Bit Manipulation Instruction Set

question

#1

I saw on stackoverflow, there are “Parallel bit deposit and extract” instructions, which are part of BMI2 (Bit Manipulation Instruction Set 2).

Are these instructions (PDEP and PEXT) available to Julia / LLVM?

https://stackoverflow.com/questions/7669057/find-nth-set-bit-in-an-int)

https://en.wikipedia.org/wiki/Bit_Manipulation_Instruction_Sets#Parallel_bit_deposit_and_extract


#2

There is an old issue Support AVX2 and BMI2 instructions, which is now closed. Does that mean that BMI2 instructions are now supported?

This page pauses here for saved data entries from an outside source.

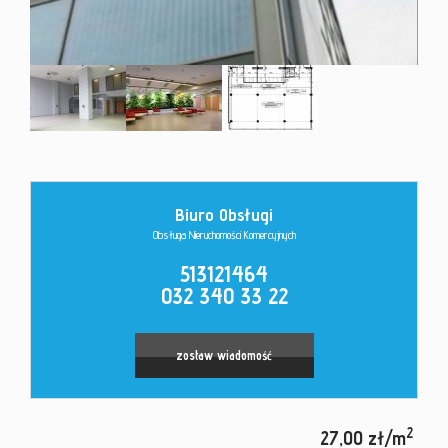
Kontakt
Biuro Obsługi
Obsługa Nieruchomości Komercyjnych
513121464
032 340 33 22
zostaw wiadomość
2
27,00 zł/m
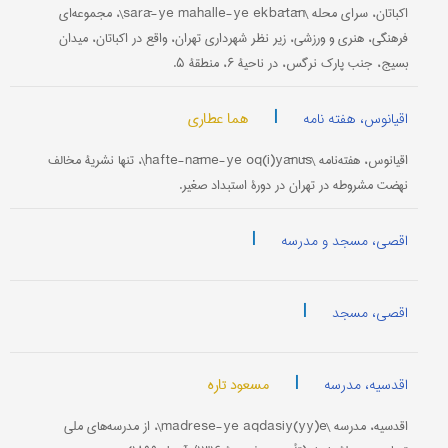
اکباتان، سرای محله \sarā-ye mahalle-ye ekbātān\، مجموعه‌ای
فرهنگی، هنری و ورزشی، زیر نظر شهرداری تهران، واقع در اکباتان، میدان
بسیج، جنب پارک نرگس، در ناحیۀ ۶، منطقۀ ۵.
|
هما عطاری
اقیانوس، هفته نامه
اقیانوس، هفته‌نامه \hafte-nāme-ye oq(i)yānūs\، تنها نشریۀ مخالف
نهضت مشروطه در تهران در دورۀ استبداد صغیر.
|
اقصی، مسجد و مدرسه
|
اقصی، مسجد
|
مسعود تاره
اقدسیه، مدرسه
اقدسیه، مدرسه \madrese-ye aqdasiy(yy)e\، از مدرسه‌های ملی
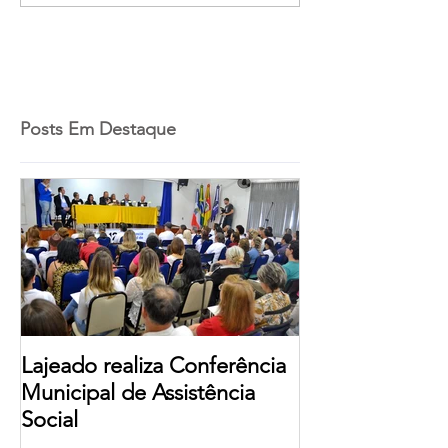
Posts Em Destaque
Lajeado realiza Conferência
Municipal de Assistência
Social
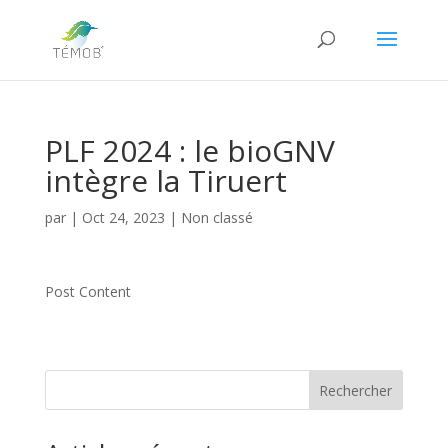
PLF 2024 : le bioGNV
intègre la Tiruert
par
|
Oct 24, 2023
|
Non classé
Post Content
Rechercher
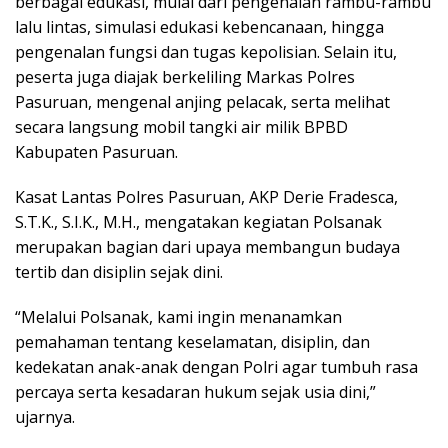
berbagai edukasi, mulai dari pengenalan rambu-rambu
lalu lintas, simulasi edukasi kebencanaan, hingga
pengenalan fungsi dan tugas kepolisian. Selain itu,
peserta juga diajak berkeliling Markas Polres
Pasuruan, mengenal anjing pelacak, serta melihat
secara langsung mobil tangki air milik BPBD
Kabupaten Pasuruan.
Kasat Lantas Polres Pasuruan, AKP Derie Fradesca,
S.T.K., S.I.K., M.H., mengatakan kegiatan Polsanak
merupakan bagian dari upaya membangun budaya
tertib dan disiplin sejak dini.
“Melalui Polsanak, kami ingin menanamkan
pemahaman tentang keselamatan, disiplin, dan
kedekatan anak-anak dengan Polri agar tumbuh rasa
percaya serta kesadaran hukum sejak usia dini,”
ujarnya.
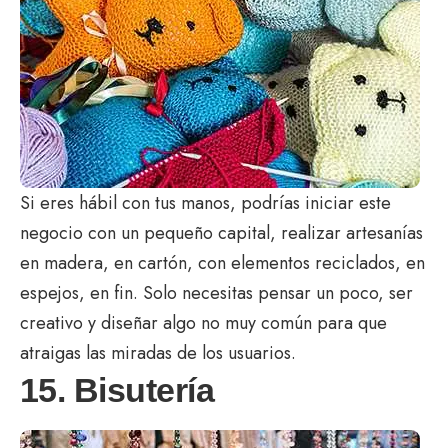
Si eres hábil con tus manos, podrías iniciar este
negocio con un pequeño capital, realizar artesanías
en madera, en cartón, con elementos reciclados, en
espejos, en fin. Solo necesitas pensar un poco, ser
creativo y diseñar algo no muy común para que
atraigas las miradas de los usuarios.
15. Bisutería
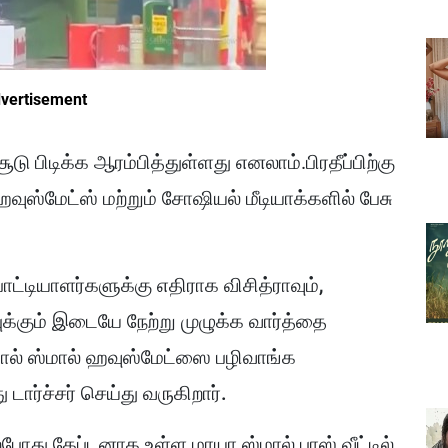
vertisement
டு பிடிக்க ஆரம்பித்துள்ளது எனலாம்.பிரதீப்பிற்கு
வுஸ்மேட்ஸ் மற்றும் சோஷியல் மீடியாக்களில் பேசு
்டியாளர்களுக்கு எதிராக விசித்ராவும்,
ுக்கும் இடையே நேற்று முழுக்க வார்த்தை
ால் ஸ்மால் ஹவுஸ்மேட்ஸை பழிவாங்க
ார்ச்சர் செய்து வருகிறார்.
ற்போது கேப்டனாக உள்ள மாயா ஸ்மால் பாஸ் வீட்டில்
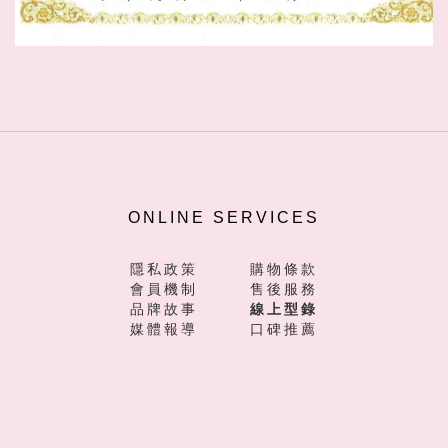
ONLINE SERVICES
隱私政策
購物條款
會員機制
售後服務
品牌故事
線上型錄
媒體報導
口碑推薦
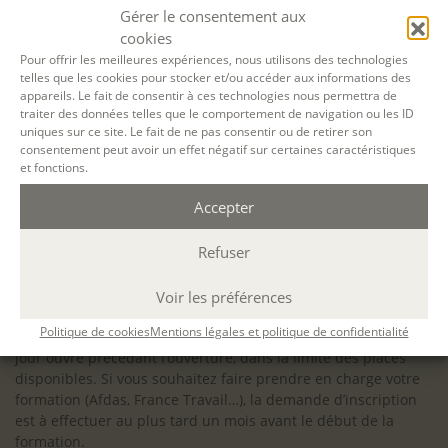
configuration minimale requise pour pouvoir travailler
Gérer le consentement aux
dans les meilleures conditions : Configuration
cookies
matérielle requise pour
Microsoft Teams | Microsoft
Pour offrir les meilleures expériences, nous utilisons des technologies
telles que les cookies pour stocker et/ou accéder aux informations des
Learn
appareils. Le fait de consentir à ces technologies nous permettra de
traiter des données telles que le comportement de navigation ou les ID
uniques sur ce site. Le fait de ne pas consentir ou de retirer son
consentement peut avoir un effet négatif sur certaines caractéristiques
et fonctions.
Accessibilité : ALEPH-ÉCRITURE est sensible à l’inclusion des
Accepter
personnes en situation de handicap. Si vous avez besoin
d’un aménagement spécifique de programme, n’hésitez pas
à nous contacter en amont de votre inscription afin
Refuser
d’étudier la faisabilité de votre projet (adaptation des
supports, accessibilité de nos salles).
Voir les préférences
Sauf mention contraire, il n’y a pas de modalité d’accès et les
Politique de cookies
Mentions légales et politique de confidentialité
inscriptions à nos activités sont ouvertes jusqu’au dernier
jour ouvré précédant l’ouverture, dans la limite des places
disponibles. Si vous souhaitez faire prendre en charge votre
formation (Afdas, France Travail…), la demande d’inscription
est à effectuer au plus tard un mois avant le début de la
formation.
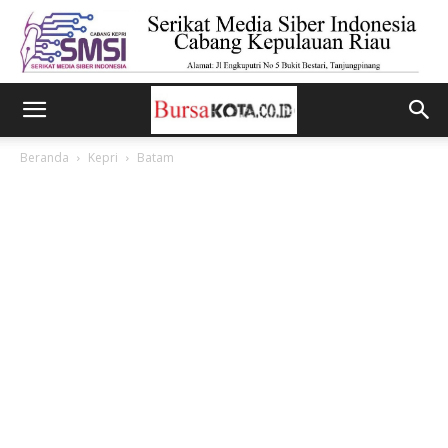
Beranda
Kepri
Batam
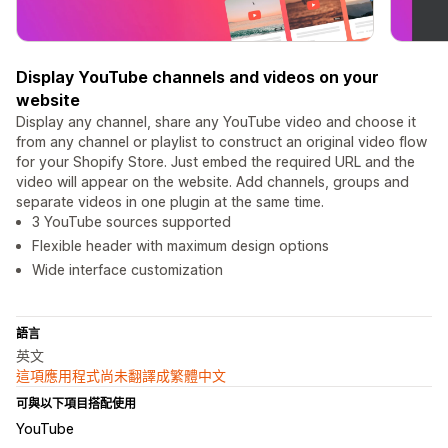
Display YouTube channels and videos on your
website
Display any channel, share any YouTube video and choose it
from any channel or playlist to construct an original video flow
for your Shopify Store. Just embed the required URL and the
video will appear on the website. Add channels, groups and
separate videos in one plugin at the same time.
3 YouTube sources supported
Flexible header with maximum design options
Wide interface customization
語言
英文
這項應用程式尚未翻譯成繁體中文
可與以下項目搭配使用
YouTube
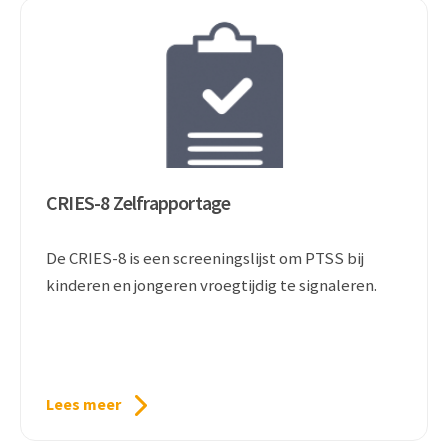
CRIES-8 Zelfrapportage
De CRIES-8 is een screeningslijst om PTSS bij
kinderen en jongeren vroegtijdig te signaleren.
Lees meer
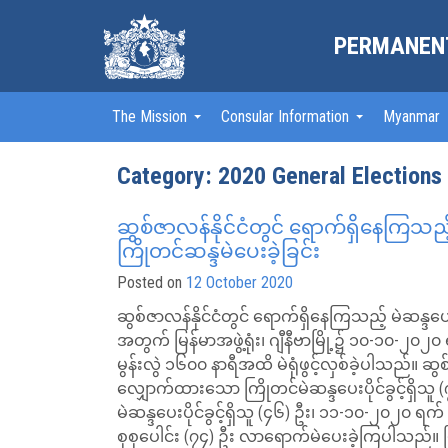
PERMANENT
The Mission
Consular Information
Myanmar
Category:
2020 General Elections
ဆွစ်ဇာလန်နိုင်ငံတွင် ရောက်ရှိနေကြသည့် မ
ကြိုတင်ဆန္ဒမဲပေးခဲ့ခြင်း
Posted on
12 October 2020
ဆွစ်ဇာလန်နိုင်ငံတွင် ရောက်ရှိနေကြသည့် မဲဆန္ဒပေးပိ
အတွက် မြန်မာအဖွဲ့ရုံး၊ ဂျီနီဗာမြို့၌ ၁၀-၁၀-၂၀၂
မွန်းလွဲ ၁၆၀၀ နာရီအထိ မဲရုံဖွင့်လှစ်ခဲ့ပါသည်။ ဆ
လျှောက်ထားသော ကြိုတင်မဲဆန္ဒပေးပိုင်ခွင့်ရှိ
မဲဆန္ဒပေးပိုင်ခွင့်ရှိသူ (၄၆) ဦး၊ ၁၁-၁၀-၂၀၂၀ ရက် 
စုစုပေါင်း (၇၄) ဦး လာရောက်မဲပေးခဲ့ကြပါသည်။ မ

@StefanKarpinski, I saw this old post from google groups, LLVM: trying to use x86 pext intrinsic
Did you manage to get it working?


#3

LLVM has had support for it for a long time and now that https://github.com/JuliaLang/julia/pull/21849 is merged the nightly that includes it should be able to use those for JIT. It’s then a matter of what code pattern LLVM recognizes.


#4

OK thanks for that.

I think I found how to call PDEP and PEXT explicitly:

pdep(x::UInt32, y::UInt32) = ccall("llvm.x86.bmi.pdep.32", llvmcall, UInt32, (UInt32, UInt32), x, y)
pdep(x::UInt64, y::UInt64) = ccall("llvm.x86.bmi.pdep.64", llvmcall, UInt64, (UInt64, UInt64), x, y)

pext(x::UInt32, y::UInt32) = ccall("llvm.x86.bmi.pext.32", llvmcall, UInt32, (UInt32, UInt32), x, y)
pext(x::UInt64, y::UInt64) = ccall("llvm.x86.bmi.pext.64", llvmcall, UInt64, (UInt64, UInt64), x, y)

Firstly, is this the right way?

I modelled this on pow_fast found in fastmath.jl:

pow_fast(x::Float32, y::Integer) = ccall("llvm.powi.f32", llvmcall, Float32, (Float32, Int32), x, y)
pow_fast(x::Float64, y::Integer) = ccall("llvm.powi.f64", llvmcall, Float64, (Float64, Int32), x, y)

Secondly, how can determine if a Julia build / hardware supports this instruction?
Presumably attempting to execute these instructions on a non-supporting system will crash.
So I’d like to define some functions using these instructions only if supported, and use an alternative implementation otherwise.

if `PDEP` instruction supported
   pdep(x::UInt32, y::UInt32) = ccall("llvm.x86.bmi.pdep.32", llvmcall, UInt32, (UInt32, UInt32), x, y)
   pdep(x::UInt64, y::UInt64) = ccall("llvm.x86.bmi.pdep.64", llvmcall, UInt64, (UInt64, UInt64), x, y)
   f(x,y) = pdep(x,y) ...
else
   f(x,y) = # some other implementation
end

#5

A rought search through LLVM code (searching for pdep or PDEP) suggests that LLVM doesn’t have any code that do it automatically so this is likely the right/only way right now.

That’ll be the next step for my PR.


#6

I did, but only on a machine that supported that instruction set, of course.


#7

Thanks Yichao.
In the meantime I can use an environment variable (say "JULIA_USEBMI2") to opt-in to using these instructions.